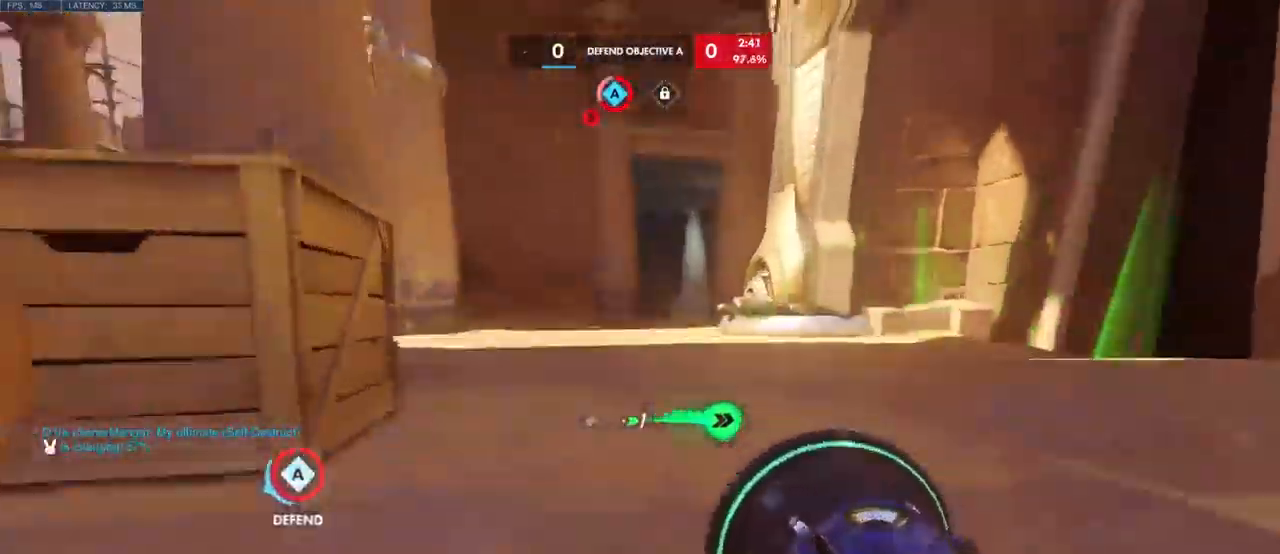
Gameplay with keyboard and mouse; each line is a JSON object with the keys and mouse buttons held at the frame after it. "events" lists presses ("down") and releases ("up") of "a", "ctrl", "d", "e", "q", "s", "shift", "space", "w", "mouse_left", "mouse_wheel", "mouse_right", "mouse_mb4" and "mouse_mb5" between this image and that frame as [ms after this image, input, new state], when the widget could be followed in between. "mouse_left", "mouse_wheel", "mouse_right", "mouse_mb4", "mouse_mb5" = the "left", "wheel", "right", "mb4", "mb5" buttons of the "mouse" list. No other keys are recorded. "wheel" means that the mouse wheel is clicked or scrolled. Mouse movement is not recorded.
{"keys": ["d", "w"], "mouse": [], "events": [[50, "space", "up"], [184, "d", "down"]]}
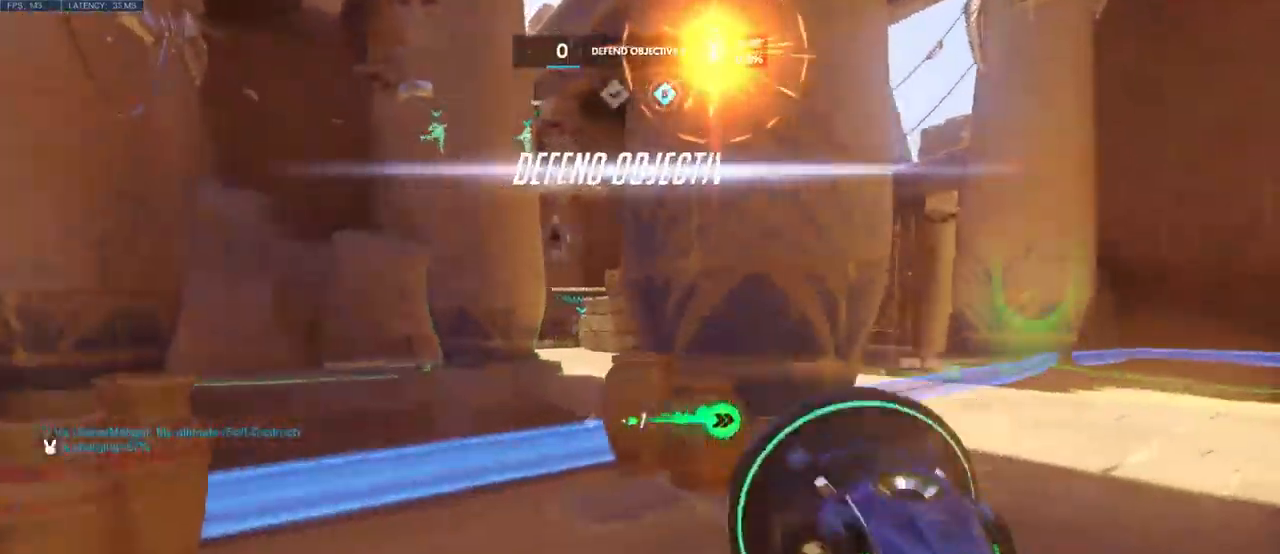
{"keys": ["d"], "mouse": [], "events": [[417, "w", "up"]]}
+ + +
WHAT YOU HAVE TO DO
In copying the material, drop all pictures and keep everything else identical.

RESPONSE FOR THIS EXERCISE
Gameplay with keyboard and mouse; each line is a JSON object with the keys and mouse buttons held at the frame after it. "events" lists presses ("down") and releases ("up") of "a", "ctrl", "d", "e", "q", "s", "shift", "space", "w", "mouse_left", "mouse_wheel", "mouse_right", "mouse_mb4" and "mouse_mb5" between this image and that frame as [ms after this image, input, new state], when the widget could be followed in between. "mouse_left", "mouse_wheel", "mouse_right", "mouse_mb4", "mouse_mb5" = the "left", "wheel", "right", "mb4", "mb5" buttons of the "mouse" list. No other keys are recorded. "wheel" means that the mouse wheel is clicked or scrolled. Mouse movement is not recorded.
{"keys": ["d", "w"], "mouse": [], "events": [[50, "space", "up"], [184, "d", "down"]]}
{"keys": ["d"], "mouse": [], "events": [[417, "w", "up"]]}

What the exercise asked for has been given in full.